▶ _Instructions to follow_
Read the lines below. Copy out any that hold the string "left".

▶ _Record set_
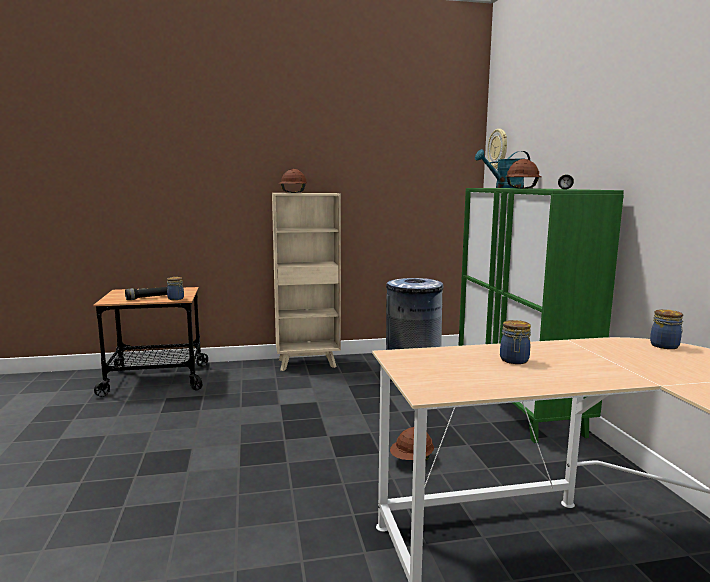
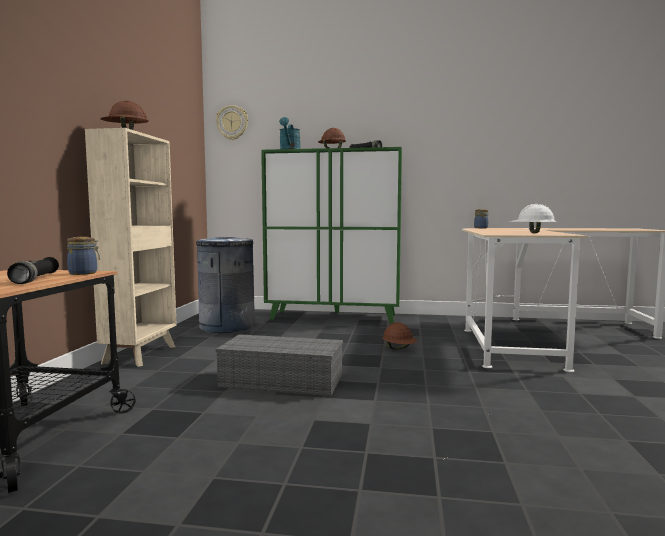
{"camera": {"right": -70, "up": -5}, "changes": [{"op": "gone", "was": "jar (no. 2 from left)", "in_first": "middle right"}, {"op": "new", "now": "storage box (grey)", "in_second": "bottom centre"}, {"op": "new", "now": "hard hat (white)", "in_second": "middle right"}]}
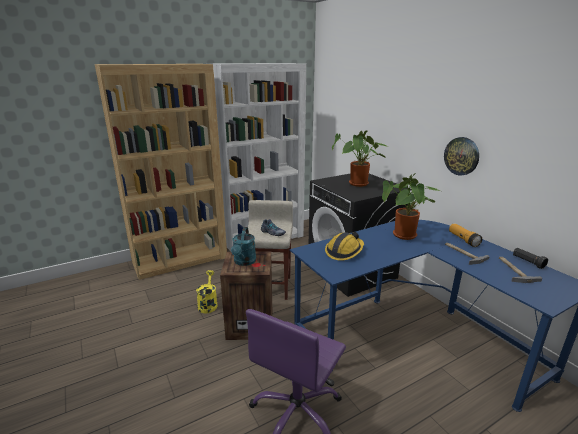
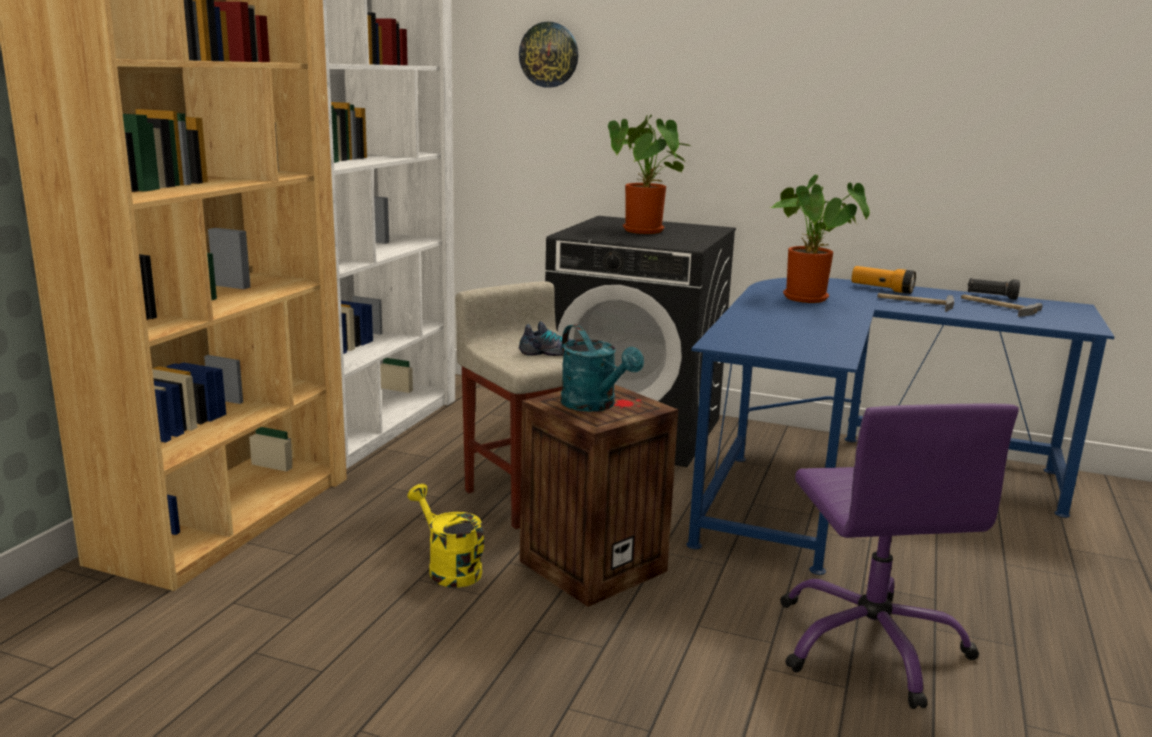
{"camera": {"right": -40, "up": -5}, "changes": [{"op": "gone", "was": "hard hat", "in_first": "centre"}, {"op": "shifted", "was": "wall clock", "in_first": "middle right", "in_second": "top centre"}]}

---

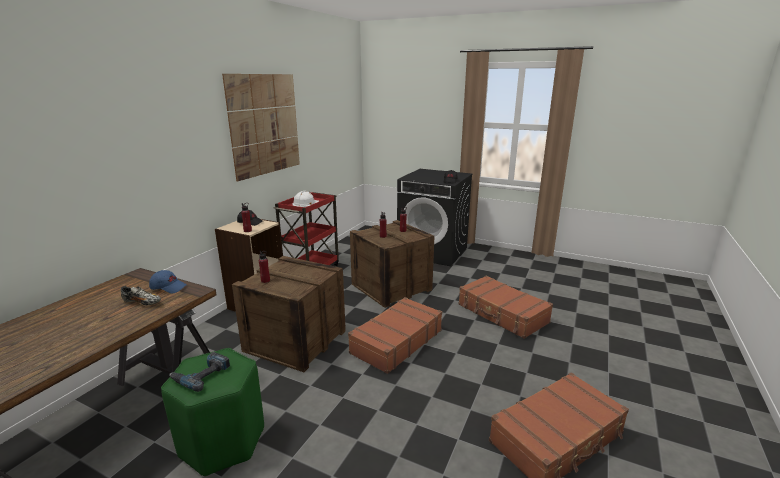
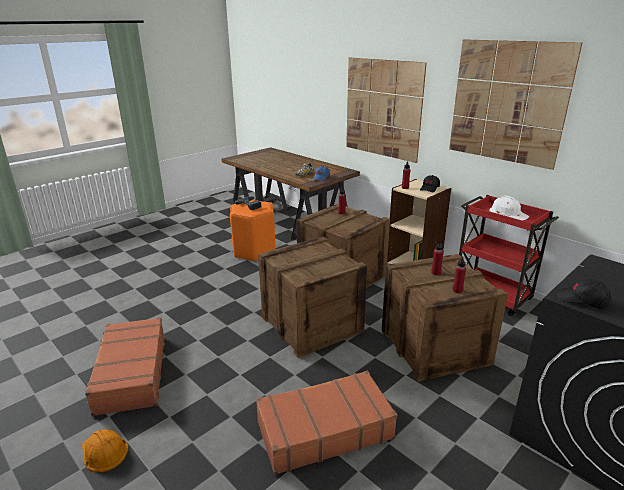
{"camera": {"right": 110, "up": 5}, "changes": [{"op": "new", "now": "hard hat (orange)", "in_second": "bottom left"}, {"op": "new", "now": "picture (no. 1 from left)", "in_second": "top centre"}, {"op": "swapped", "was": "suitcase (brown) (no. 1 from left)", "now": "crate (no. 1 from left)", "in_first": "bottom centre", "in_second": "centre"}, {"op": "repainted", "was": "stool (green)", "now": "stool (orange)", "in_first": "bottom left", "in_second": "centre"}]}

▶ _Solution below_
{"camera": {"right": -70, "up": -5}, "changes": [{"op": "gone", "was": "jar (no. 2 from left)", "in_first": "middle right"}, {"op": "new", "now": "storage box (grey)", "in_second": "bottom centre"}, {"op": "new", "now": "hard hat (white)", "in_second": "middle right"}]}
{"camera": {"right": 110, "up": 5}, "changes": [{"op": "new", "now": "hard hat (orange)", "in_second": "bottom left"}, {"op": "new", "now": "picture (no. 1 from left)", "in_second": "top centre"}, {"op": "swapped", "was": "suitcase (brown) (no. 1 from left)", "now": "crate (no. 1 from left)", "in_first": "bottom centre", "in_second": "centre"}, {"op": "repainted", "was": "stool (green)", "now": "stool (orange)", "in_first": "bottom left", "in_second": "centre"}]}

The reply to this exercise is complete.